▶ Request
Put every text line of the entries below into a JSON list of strings, with one string per line. Leave out blank lines and the pictures.

▶ Record set

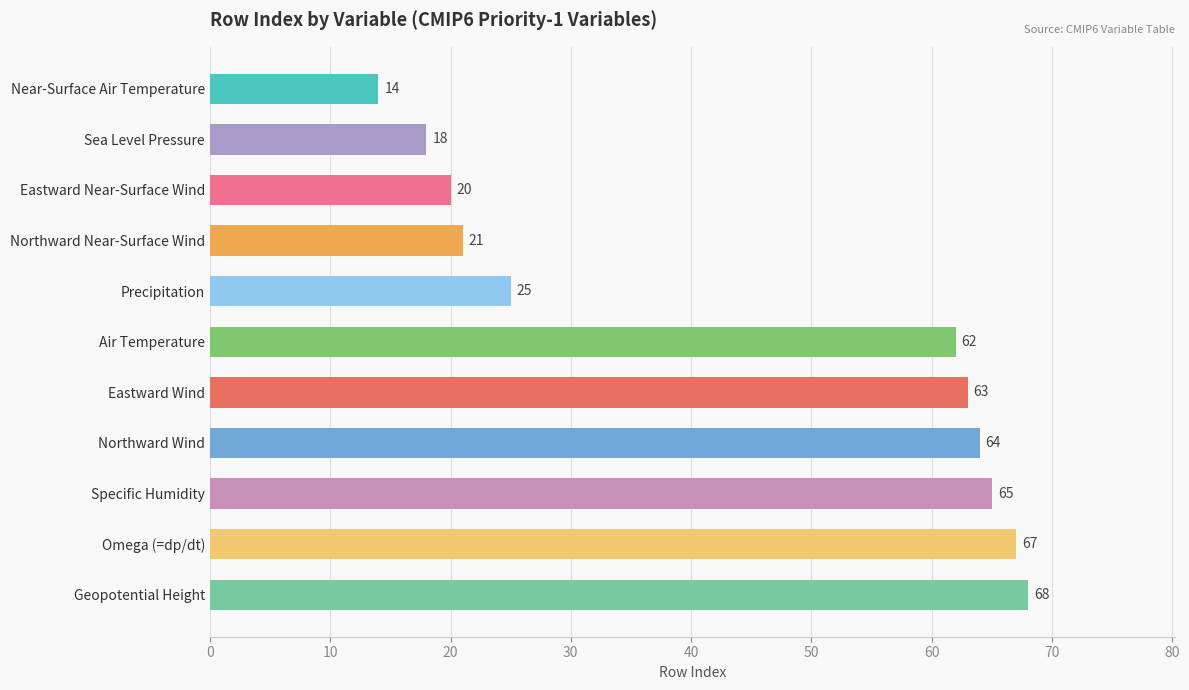

What is the minimum value shown in the chart?

14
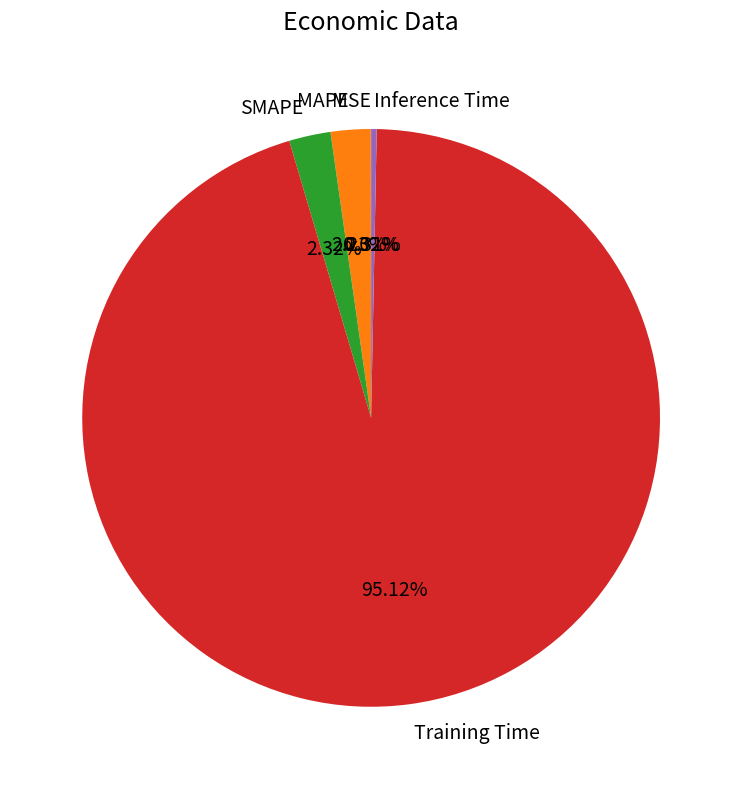

Which slice is the largest?

Training Time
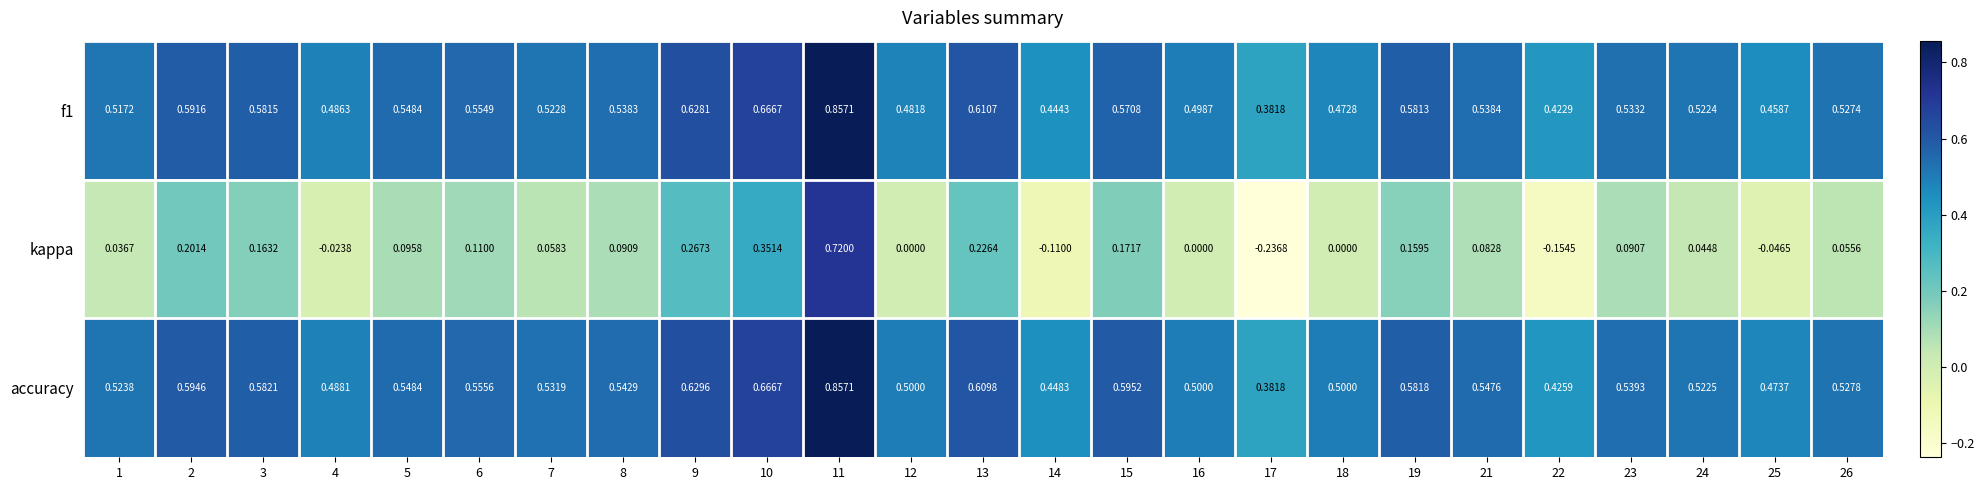

Which series has the widest spread of values?

kappa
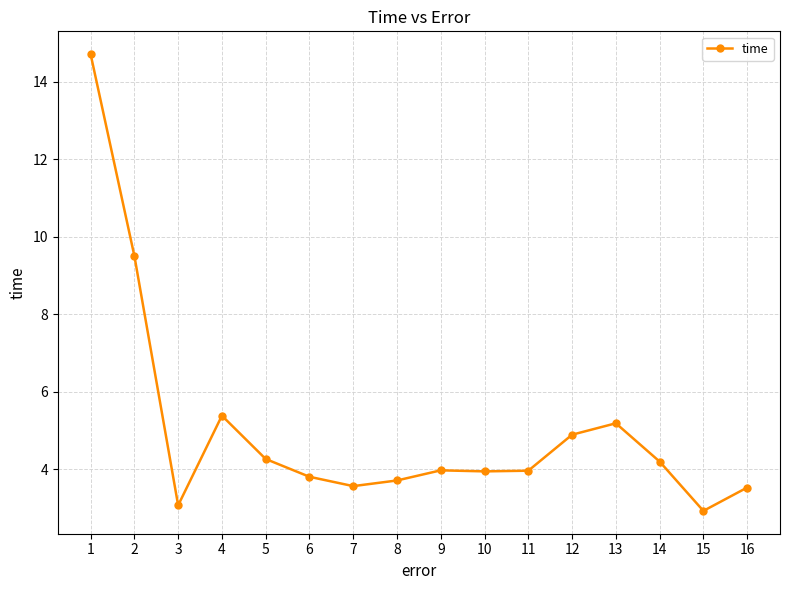

What is the difference between the maximum and minimum values?

11.8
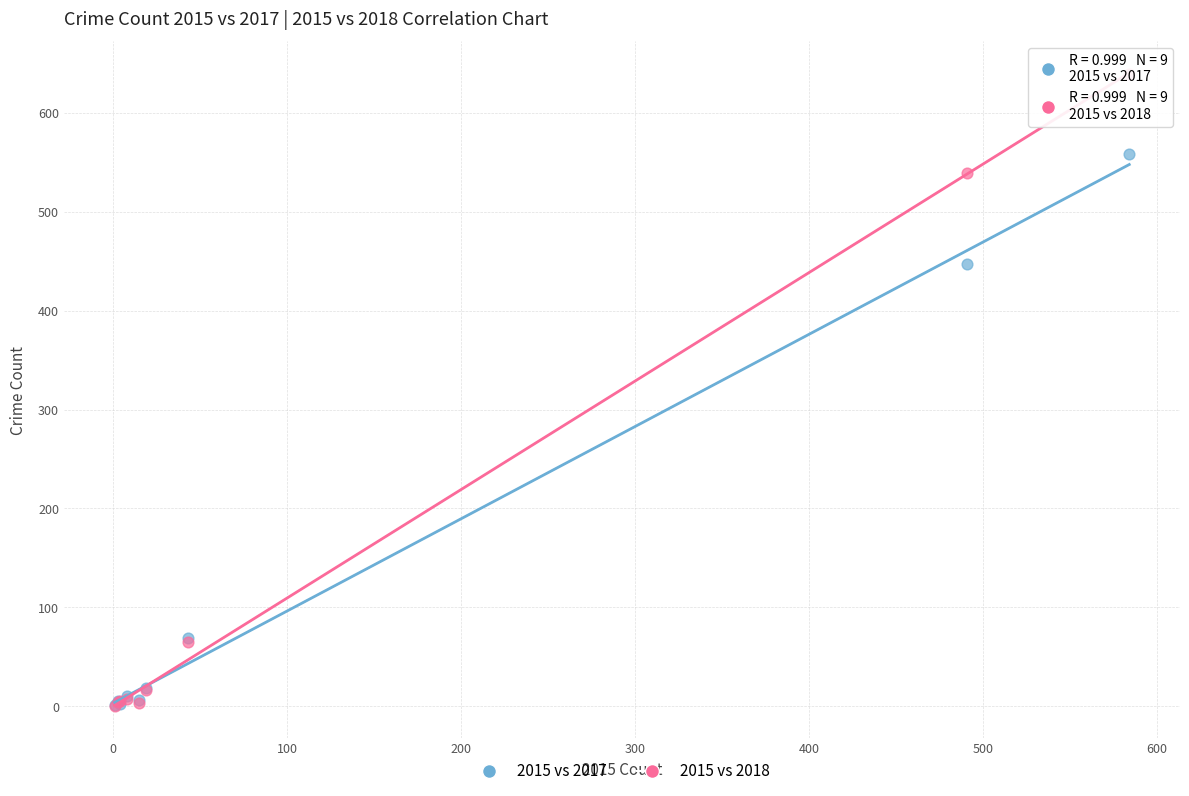

Which series has the largest Y range (max minus min)?

2015 vs 2018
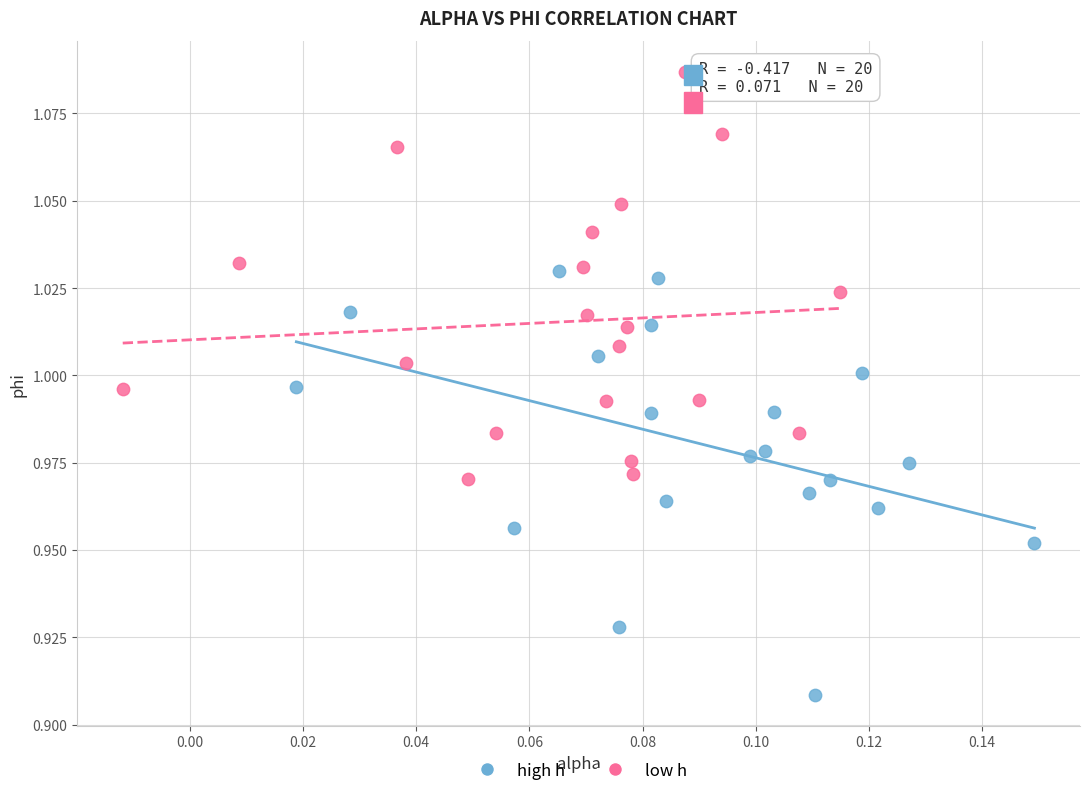

What are all the series names shown in the legend?

high h, low h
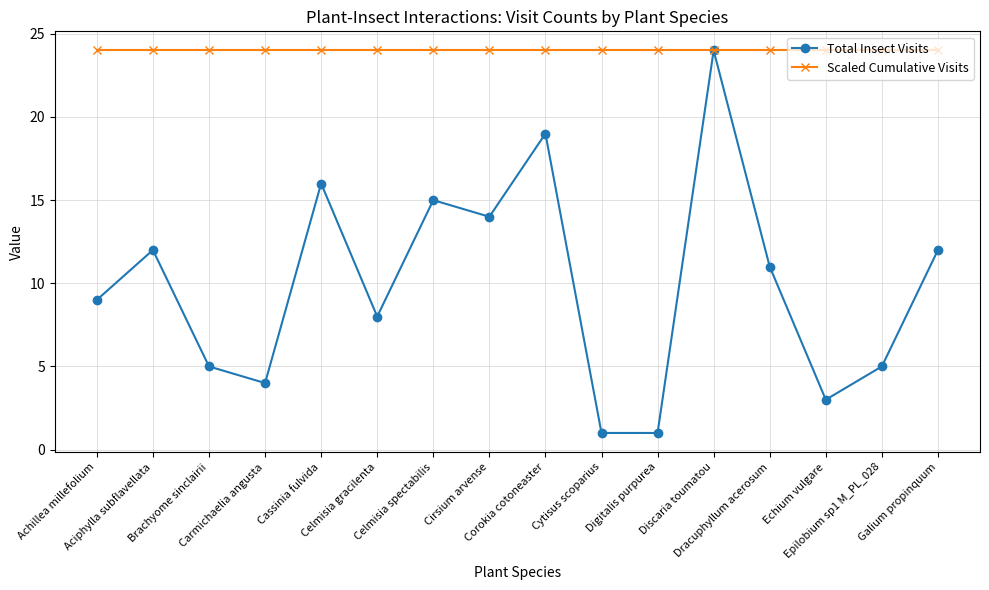

How many interior local peaks does the Total Insect Visits series have?

5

▶ Exercise solution
[
  "What is the minimum value shown in the chart?",
  "14",
  "Which slice is the largest?",
  "Training Time",
  "Which series has the widest spread of values?",
  "kappa",
  "What is the difference between the maximum and minimum values?",
  "11.8",
  "Which series has the largest Y range (max minus min)?",
  "2015 vs 2018",
  "What are all the series names shown in the legend?",
  "high h, low h",
  "How many interior local peaks does the Total Insect Visits series have?",
  "5"
]